TASK REQUIREMENTS: Output, word for word, every line from the line with "If the balance is negative, the" through the final line of the data below.

SOURCE MATERIAL:
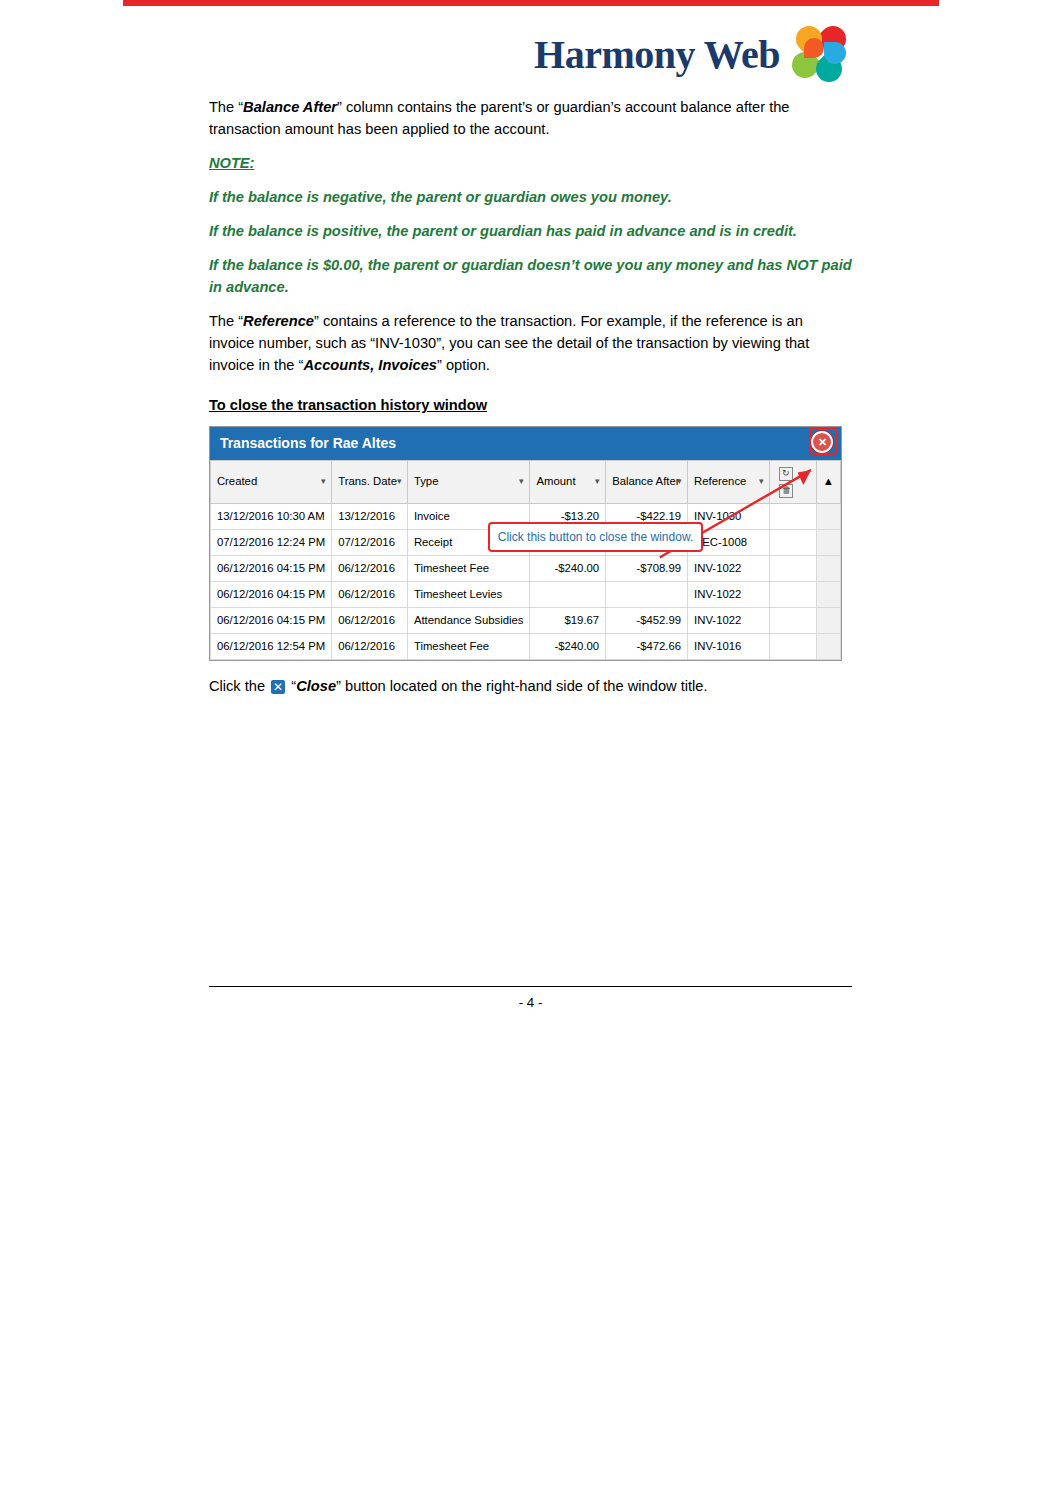Harmony Web
The “Balance After” column contains the parent’s or guardian’s account balance after the transaction amount has been applied to the account.
NOTE:
If the balance is negative, the parent or guardian owes you money.
If the balance is positive, the parent or guardian has paid in advance and is in credit.
If the balance is $0.00, the parent or guardian doesn’t owe you any money and has NOT paid in advance.
The “Reference” contains a reference to the transaction. For example, if the reference is an invoice number, such as “INV-1030”, you can see the detail of the transaction by viewing that invoice in the “Accounts, Invoices” option.
To close the transaction history window
Transactions for Rae Altes ✕
| Created ▾ | Trans. Date ▾ | Type ▾ | Amount ▾ | Balance After ▾ | Reference ▾ | ↻ 🗑 | ▲ |
| --- | --- | --- | --- | --- | --- | --- | --- |
| 13/12/2016 10:30 AM | 13/12/2016 | Invoice | -$13.20 | -$422.19 | INV-1030 | | |
| 07/12/2016 12:24 PM | 07/12/2016 | Receipt | $300.00 | -$408.99 | REC-1008 | | |
| 06/12/2016 04:15 PM | 06/12/2016 | Timesheet Fee | -$240.00 | -$708.99 | INV-1022 | | |
| 06/12/2016 04:15 PM | 06/12/2016 | Timesheet Levies | | | INV-1022 | | |
| 06/12/2016 04:15 PM | 06/12/2016 | Attendance Subsidies | $19.67 | -$452.99 | INV-1022 | | |
| 06/12/2016 12:54 PM | 06/12/2016 | Timesheet Fee | -$240.00 | -$472.66 | INV-1016 | | |
Click this button to close the window.
Click the ✕ “Close” button located on the right-hand side of the window title.
- 4 -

TASK SOLUTION:
If the balance is negative, the parent or guardian owes you money.
If the balance is positive, the parent or guardian has paid in advance and is in credit.
If the balance is $0.00, the parent or guardian doesn’t owe you any money and has NOT paid in advance.
The “Reference” contains a reference to the transaction. For example, if the reference is an invoice number, such as “INV-1030”, you can see the detail of the transaction by viewing that invoice in the “Accounts, Invoices” option.
To close the transaction history window
Transactions for Rae Altes ✕
| Created ▾ | Trans. Date ▾ | Type ▾ | Amount ▾ | Balance After ▾ | Reference ▾ | ↻ 🗑 | ▲ |
| --- | --- | --- | --- | --- | --- | --- | --- |
| 13/12/2016 10:30 AM | 13/12/2016 | Invoice | -$13.20 | -$422.19 | INV-1030 | | |
| 07/12/2016 12:24 PM | 07/12/2016 | Receipt | $300.00 | -$408.99 | REC-1008 | | |
| 06/12/2016 04:15 PM | 06/12/2016 | Timesheet Fee | -$240.00 | -$708.99 | INV-1022 | | |
| 06/12/2016 04:15 PM | 06/12/2016 | Timesheet Levies | | | INV-1022 | | |
| 06/12/2016 04:15 PM | 06/12/2016 | Attendance Subsidies | $19.67 | -$452.99 | INV-1022 | | |
| 06/12/2016 12:54 PM | 06/12/2016 | Timesheet Fee | -$240.00 | -$472.66 | INV-1016 | | |
Click this button to close the window.
Click the ✕ “Close” button located on the right-hand side of the window title.
- 4 -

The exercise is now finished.